Excerpts from a dataset
......

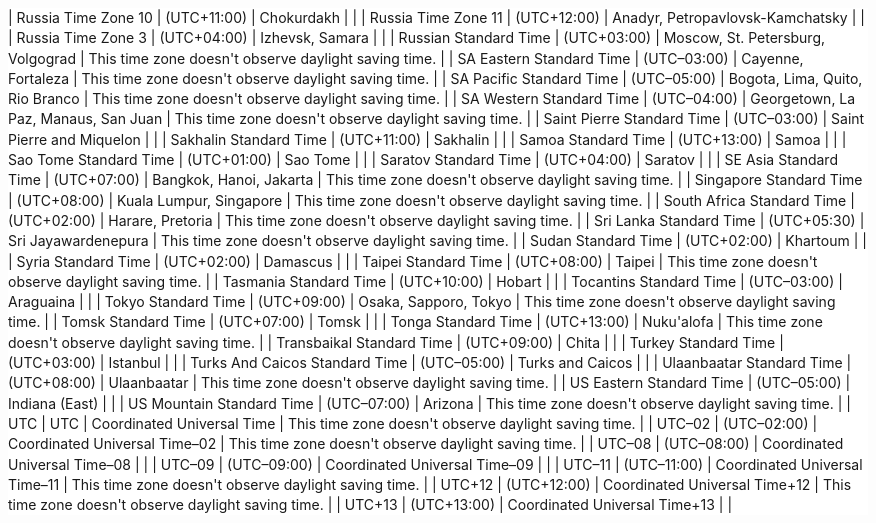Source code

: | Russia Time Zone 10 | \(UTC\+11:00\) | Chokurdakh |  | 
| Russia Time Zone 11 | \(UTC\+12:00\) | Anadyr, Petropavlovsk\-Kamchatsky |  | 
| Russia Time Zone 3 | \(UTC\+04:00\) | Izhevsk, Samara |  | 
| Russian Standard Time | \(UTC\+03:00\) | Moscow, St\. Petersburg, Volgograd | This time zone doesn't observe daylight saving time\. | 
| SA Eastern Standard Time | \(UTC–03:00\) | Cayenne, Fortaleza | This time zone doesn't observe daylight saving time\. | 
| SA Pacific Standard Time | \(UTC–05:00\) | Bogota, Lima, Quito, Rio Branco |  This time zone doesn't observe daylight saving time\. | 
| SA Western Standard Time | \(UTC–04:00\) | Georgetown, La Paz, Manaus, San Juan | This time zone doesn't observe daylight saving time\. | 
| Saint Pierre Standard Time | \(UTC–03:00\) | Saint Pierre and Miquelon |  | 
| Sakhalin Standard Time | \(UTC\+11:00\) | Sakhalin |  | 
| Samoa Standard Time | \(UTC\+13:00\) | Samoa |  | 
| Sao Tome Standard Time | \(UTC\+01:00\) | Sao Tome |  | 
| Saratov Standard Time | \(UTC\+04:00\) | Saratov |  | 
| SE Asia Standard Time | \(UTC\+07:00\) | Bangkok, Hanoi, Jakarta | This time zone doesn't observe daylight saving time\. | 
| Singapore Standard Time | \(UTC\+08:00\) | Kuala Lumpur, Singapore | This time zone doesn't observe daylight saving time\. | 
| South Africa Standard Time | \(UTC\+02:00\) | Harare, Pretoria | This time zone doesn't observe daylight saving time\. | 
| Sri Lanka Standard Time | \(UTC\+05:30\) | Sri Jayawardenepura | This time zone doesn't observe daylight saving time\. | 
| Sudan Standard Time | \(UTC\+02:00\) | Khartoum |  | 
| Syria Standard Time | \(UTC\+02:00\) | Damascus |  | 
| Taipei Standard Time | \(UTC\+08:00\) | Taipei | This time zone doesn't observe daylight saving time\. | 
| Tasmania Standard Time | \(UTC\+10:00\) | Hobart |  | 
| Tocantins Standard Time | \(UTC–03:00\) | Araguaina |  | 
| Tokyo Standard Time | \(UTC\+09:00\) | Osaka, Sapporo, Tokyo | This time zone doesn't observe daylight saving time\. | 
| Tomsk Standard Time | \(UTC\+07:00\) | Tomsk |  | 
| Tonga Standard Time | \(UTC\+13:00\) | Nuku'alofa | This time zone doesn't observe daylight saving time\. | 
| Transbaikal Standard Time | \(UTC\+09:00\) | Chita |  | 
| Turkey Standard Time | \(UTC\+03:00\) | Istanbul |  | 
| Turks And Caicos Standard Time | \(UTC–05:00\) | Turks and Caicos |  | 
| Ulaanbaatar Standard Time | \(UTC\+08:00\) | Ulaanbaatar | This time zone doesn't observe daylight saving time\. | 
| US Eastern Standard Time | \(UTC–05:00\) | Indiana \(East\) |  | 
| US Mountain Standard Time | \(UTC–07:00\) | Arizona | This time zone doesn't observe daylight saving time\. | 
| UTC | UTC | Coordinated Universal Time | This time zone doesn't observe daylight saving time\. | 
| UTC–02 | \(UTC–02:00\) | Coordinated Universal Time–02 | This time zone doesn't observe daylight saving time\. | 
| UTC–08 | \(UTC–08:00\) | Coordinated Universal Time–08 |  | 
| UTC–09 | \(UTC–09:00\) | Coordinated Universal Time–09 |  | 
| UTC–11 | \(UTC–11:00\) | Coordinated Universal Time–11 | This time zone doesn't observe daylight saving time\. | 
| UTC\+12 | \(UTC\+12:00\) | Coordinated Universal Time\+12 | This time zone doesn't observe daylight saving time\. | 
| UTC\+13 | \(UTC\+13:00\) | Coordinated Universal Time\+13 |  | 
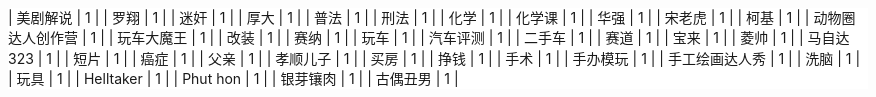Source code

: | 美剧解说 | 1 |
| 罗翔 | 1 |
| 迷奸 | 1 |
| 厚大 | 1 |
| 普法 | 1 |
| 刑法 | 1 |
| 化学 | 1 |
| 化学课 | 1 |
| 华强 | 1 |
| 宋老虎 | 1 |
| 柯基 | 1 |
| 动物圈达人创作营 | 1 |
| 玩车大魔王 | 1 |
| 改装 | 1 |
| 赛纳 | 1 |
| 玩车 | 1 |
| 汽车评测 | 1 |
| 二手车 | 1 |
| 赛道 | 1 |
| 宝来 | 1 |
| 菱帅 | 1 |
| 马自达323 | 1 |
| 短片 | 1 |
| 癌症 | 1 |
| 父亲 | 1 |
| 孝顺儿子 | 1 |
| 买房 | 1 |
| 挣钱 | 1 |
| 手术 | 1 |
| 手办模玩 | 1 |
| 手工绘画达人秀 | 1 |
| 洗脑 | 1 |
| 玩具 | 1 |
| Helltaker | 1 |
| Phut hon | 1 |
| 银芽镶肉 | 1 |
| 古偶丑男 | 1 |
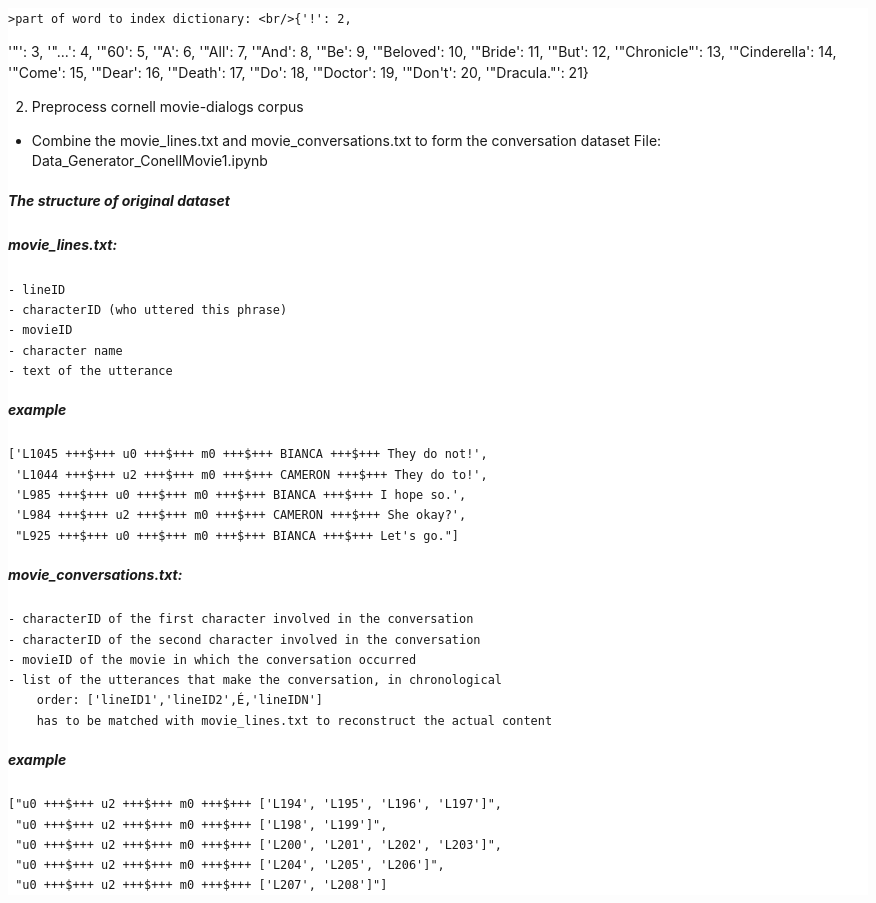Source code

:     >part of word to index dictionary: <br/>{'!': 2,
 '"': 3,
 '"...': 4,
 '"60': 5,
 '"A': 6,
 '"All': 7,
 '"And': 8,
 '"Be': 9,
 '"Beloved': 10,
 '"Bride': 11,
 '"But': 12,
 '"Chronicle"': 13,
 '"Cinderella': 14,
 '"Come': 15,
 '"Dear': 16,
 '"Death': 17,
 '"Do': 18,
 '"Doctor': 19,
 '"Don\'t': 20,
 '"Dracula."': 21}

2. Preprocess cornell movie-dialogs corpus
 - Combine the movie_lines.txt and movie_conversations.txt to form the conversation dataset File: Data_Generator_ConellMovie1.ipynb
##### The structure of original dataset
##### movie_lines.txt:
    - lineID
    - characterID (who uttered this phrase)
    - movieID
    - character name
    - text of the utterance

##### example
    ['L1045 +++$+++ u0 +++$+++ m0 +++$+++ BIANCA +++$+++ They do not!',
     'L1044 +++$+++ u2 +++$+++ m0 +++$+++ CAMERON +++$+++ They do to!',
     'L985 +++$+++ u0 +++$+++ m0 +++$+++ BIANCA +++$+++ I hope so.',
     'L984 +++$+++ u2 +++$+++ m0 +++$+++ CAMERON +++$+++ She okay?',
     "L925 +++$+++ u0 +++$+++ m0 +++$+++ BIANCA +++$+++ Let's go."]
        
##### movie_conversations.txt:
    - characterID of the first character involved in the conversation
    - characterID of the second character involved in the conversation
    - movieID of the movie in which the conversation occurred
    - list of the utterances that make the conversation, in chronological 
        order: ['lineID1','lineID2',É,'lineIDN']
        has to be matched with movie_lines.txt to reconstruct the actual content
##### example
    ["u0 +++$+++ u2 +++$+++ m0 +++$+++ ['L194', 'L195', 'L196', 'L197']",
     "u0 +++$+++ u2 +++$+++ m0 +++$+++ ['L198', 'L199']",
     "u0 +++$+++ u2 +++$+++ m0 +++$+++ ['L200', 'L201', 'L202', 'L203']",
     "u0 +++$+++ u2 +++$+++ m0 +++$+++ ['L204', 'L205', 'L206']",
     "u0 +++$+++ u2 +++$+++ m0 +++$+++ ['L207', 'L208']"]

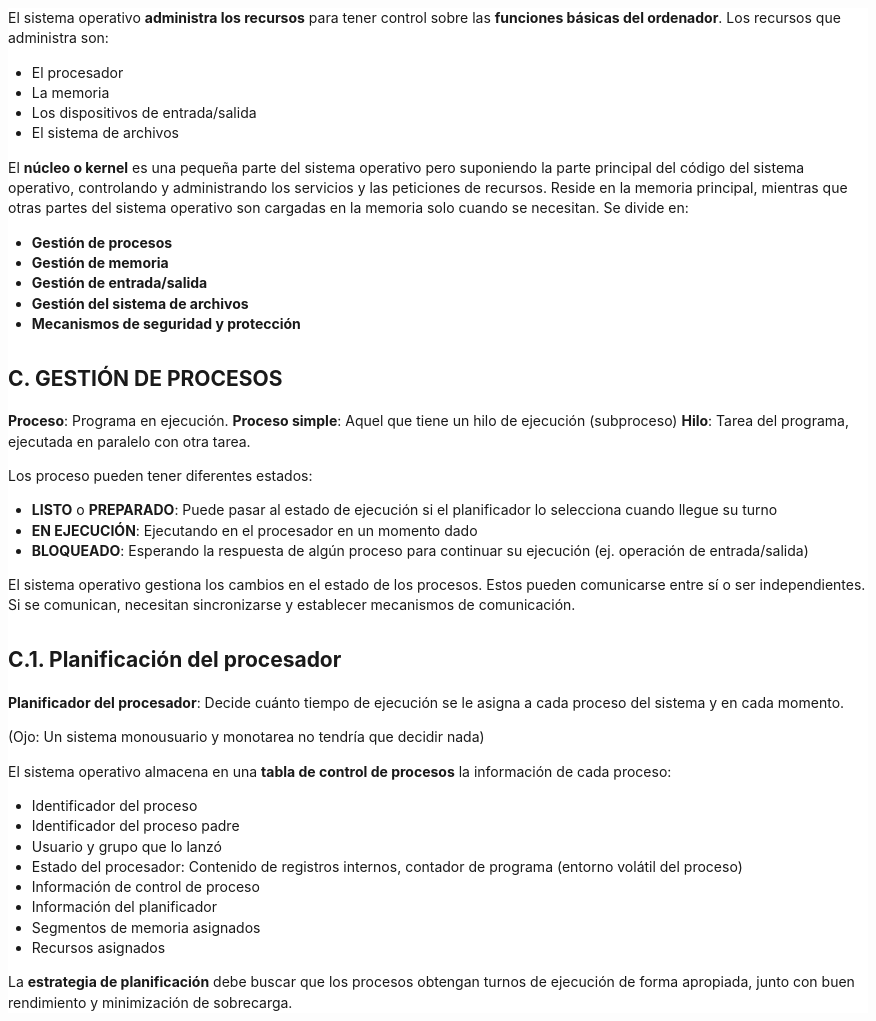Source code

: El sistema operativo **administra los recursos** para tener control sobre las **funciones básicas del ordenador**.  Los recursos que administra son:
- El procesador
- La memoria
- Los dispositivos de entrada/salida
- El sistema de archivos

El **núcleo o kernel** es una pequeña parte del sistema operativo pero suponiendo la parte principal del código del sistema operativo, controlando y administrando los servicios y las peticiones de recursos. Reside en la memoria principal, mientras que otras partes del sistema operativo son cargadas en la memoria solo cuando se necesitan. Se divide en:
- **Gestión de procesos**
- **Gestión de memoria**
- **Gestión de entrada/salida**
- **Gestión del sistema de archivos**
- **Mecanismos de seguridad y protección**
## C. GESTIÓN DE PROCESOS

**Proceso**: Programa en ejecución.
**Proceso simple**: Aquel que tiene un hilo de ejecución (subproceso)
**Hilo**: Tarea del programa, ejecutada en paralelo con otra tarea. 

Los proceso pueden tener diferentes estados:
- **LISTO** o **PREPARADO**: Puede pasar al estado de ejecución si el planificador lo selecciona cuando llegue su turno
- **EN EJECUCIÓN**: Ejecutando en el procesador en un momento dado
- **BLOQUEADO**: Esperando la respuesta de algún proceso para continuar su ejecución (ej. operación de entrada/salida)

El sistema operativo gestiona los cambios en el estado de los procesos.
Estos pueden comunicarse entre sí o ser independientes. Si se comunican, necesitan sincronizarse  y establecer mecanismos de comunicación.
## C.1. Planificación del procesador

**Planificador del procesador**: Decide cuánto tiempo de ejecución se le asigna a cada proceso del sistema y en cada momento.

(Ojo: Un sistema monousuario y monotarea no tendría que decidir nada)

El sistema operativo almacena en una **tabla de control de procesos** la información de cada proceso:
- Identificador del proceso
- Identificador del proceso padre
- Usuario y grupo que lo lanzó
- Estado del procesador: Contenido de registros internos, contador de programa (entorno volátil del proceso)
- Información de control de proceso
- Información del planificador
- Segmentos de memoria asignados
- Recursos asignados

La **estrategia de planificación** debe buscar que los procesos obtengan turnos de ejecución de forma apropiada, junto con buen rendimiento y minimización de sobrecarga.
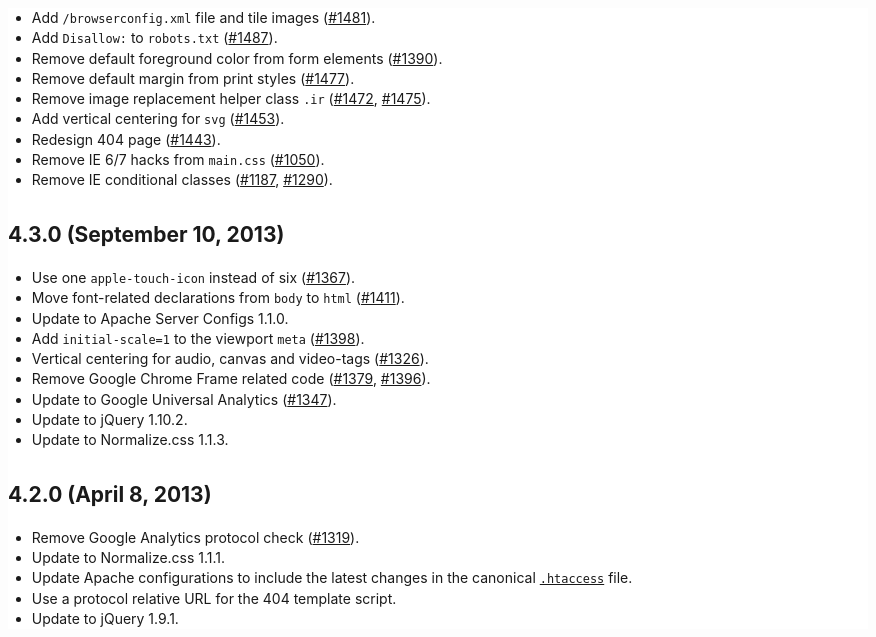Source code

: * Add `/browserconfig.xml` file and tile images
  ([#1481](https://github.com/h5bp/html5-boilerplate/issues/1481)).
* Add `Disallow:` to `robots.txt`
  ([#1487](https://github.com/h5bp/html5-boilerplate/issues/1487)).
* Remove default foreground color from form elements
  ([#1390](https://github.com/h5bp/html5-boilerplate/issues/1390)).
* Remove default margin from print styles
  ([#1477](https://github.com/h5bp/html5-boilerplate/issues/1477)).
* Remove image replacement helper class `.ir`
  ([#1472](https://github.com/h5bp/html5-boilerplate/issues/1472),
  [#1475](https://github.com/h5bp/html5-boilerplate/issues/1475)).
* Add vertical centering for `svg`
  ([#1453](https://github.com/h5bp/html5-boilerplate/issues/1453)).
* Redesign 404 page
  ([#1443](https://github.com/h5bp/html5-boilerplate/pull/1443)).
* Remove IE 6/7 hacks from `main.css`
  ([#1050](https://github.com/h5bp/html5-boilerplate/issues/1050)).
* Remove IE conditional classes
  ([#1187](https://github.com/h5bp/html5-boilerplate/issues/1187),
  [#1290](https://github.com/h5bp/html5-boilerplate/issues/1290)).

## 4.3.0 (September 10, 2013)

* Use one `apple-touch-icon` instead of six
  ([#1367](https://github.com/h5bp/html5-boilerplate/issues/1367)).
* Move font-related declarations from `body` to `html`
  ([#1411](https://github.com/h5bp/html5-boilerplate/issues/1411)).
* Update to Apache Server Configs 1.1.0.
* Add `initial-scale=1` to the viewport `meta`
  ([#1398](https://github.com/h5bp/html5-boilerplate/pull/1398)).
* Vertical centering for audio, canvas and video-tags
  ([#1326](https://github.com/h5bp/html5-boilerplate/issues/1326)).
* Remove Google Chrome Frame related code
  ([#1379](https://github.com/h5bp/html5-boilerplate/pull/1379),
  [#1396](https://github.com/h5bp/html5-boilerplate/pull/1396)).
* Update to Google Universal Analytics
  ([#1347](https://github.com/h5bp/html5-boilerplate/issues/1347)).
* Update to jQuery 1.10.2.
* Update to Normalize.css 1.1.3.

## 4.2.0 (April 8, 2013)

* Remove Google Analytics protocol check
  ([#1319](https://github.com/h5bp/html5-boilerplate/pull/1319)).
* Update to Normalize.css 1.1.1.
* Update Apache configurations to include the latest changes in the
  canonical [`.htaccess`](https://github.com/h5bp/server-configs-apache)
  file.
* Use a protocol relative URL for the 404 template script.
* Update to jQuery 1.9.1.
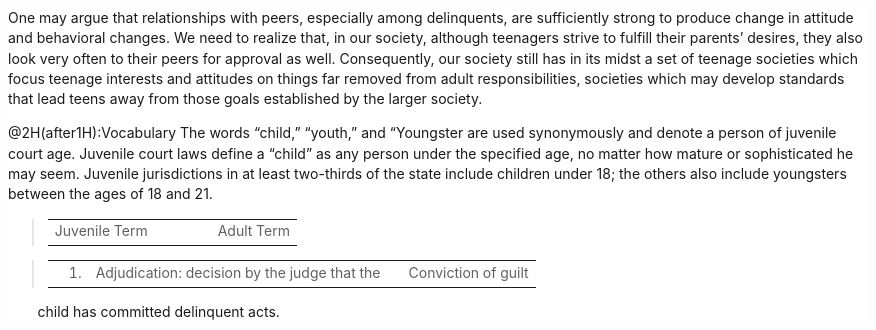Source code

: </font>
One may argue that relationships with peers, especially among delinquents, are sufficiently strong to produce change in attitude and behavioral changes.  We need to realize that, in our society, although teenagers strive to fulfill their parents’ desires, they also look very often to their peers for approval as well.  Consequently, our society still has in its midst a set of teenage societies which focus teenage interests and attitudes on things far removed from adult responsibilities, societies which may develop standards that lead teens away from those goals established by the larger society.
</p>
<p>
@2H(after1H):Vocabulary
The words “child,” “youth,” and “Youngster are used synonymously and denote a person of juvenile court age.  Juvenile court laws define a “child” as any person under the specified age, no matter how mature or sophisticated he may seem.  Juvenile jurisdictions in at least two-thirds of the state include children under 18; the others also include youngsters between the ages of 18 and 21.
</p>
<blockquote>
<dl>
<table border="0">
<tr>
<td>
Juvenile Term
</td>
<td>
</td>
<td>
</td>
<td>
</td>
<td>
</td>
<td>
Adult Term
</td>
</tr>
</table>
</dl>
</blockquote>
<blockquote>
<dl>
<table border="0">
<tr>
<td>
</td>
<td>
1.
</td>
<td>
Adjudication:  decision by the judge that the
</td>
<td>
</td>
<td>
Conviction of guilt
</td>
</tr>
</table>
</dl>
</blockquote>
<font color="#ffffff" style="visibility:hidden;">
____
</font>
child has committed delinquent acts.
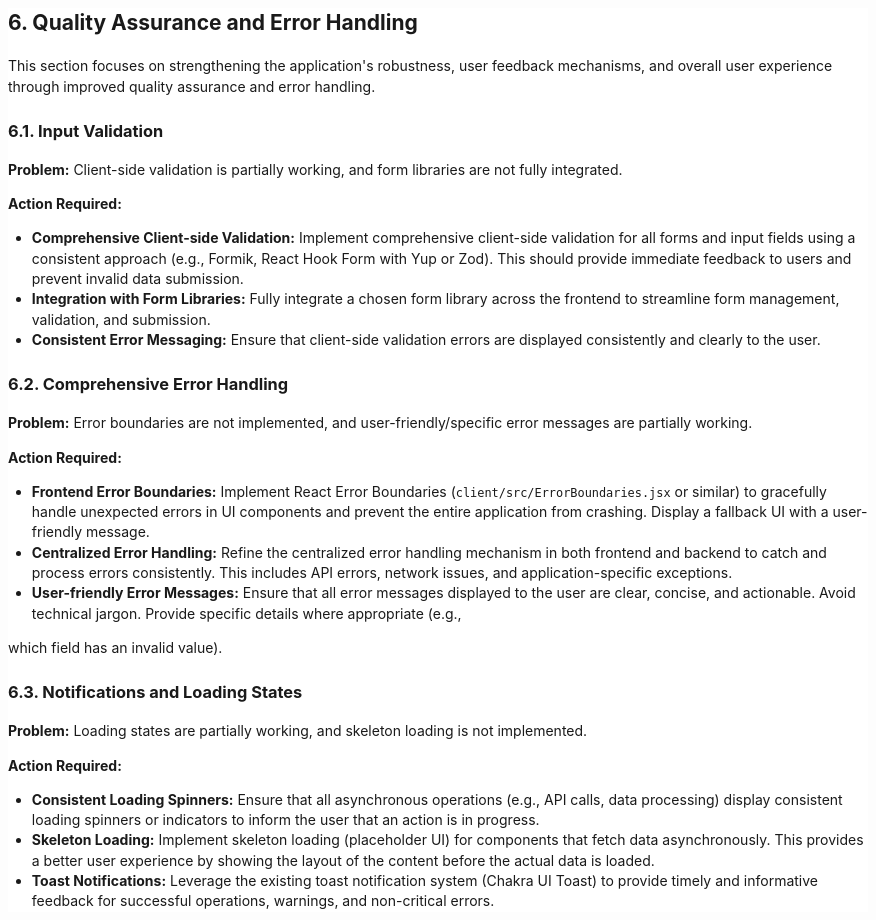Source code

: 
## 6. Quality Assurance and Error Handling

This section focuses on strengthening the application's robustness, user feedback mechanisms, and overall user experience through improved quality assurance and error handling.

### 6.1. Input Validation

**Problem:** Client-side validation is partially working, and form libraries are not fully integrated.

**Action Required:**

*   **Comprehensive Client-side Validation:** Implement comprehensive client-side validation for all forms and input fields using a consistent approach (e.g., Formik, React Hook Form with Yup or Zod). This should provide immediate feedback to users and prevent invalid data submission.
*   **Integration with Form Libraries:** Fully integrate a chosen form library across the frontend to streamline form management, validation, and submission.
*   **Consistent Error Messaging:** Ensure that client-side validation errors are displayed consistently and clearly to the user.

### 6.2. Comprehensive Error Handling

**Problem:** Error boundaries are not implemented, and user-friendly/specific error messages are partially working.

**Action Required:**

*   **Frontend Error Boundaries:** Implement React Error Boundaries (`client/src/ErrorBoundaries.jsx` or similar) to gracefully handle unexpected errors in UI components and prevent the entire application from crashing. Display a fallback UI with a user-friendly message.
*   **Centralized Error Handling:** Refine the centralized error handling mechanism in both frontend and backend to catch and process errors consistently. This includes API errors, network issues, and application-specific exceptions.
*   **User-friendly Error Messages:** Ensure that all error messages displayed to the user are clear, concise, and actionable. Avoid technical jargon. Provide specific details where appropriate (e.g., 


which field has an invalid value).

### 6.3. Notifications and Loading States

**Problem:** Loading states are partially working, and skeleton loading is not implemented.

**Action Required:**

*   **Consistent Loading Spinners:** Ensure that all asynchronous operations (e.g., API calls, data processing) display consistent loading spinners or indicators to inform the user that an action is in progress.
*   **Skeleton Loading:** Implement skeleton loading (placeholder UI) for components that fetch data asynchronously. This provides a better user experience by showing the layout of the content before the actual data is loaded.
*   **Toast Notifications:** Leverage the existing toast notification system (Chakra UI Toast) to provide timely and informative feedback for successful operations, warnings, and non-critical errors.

......

§ **Work item**: Restate the data word for word from its first line through the line with "Syria Standard Time", leaving out any picture along the way.

§ **Solution for this problem**:
Source code

: | Russia Time Zone 10 | \(UTC\+11:00\) | Chokurdakh |  | 
| Russia Time Zone 11 | \(UTC\+12:00\) | Anadyr, Petropavlovsk\-Kamchatsky |  | 
| Russia Time Zone 3 | \(UTC\+04:00\) | Izhevsk, Samara |  | 
| Russian Standard Time | \(UTC\+03:00\) | Moscow, St\. Petersburg, Volgograd | This time zone doesn't observe daylight saving time\. | 
| SA Eastern Standard Time | \(UTC–03:00\) | Cayenne, Fortaleza | This time zone doesn't observe daylight saving time\. | 
| SA Pacific Standard Time | \(UTC–05:00\) | Bogota, Lima, Quito, Rio Branco |  This time zone doesn't observe daylight saving time\. | 
| SA Western Standard Time | \(UTC–04:00\) | Georgetown, La Paz, Manaus, San Juan | This time zone doesn't observe daylight saving time\. | 
| Saint Pierre Standard Time | \(UTC–03:00\) | Saint Pierre and Miquelon |  | 
| Sakhalin Standard Time | \(UTC\+11:00\) | Sakhalin |  | 
| Samoa Standard Time | \(UTC\+13:00\) | Samoa |  | 
| Sao Tome Standard Time | \(UTC\+01:00\) | Sao Tome |  | 
| Saratov Standard Time | \(UTC\+04:00\) | Saratov |  | 
| SE Asia Standard Time | \(UTC\+07:00\) | Bangkok, Hanoi, Jakarta | This time zone doesn't observe daylight saving time\. | 
| Singapore Standard Time | \(UTC\+08:00\) | Kuala Lumpur, Singapore | This time zone doesn't observe daylight saving time\. | 
| South Africa Standard Time | \(UTC\+02:00\) | Harare, Pretoria | This time zone doesn't observe daylight saving time\. | 
| Sri Lanka Standard Time | \(UTC\+05:30\) | Sri Jayawardenepura | This time zone doesn't observe daylight saving time\. | 
| Sudan Standard Time | \(UTC\+02:00\) | Khartoum |  | 
| Syria Standard Time | \(UTC\+02:00\) | Damascus |  | 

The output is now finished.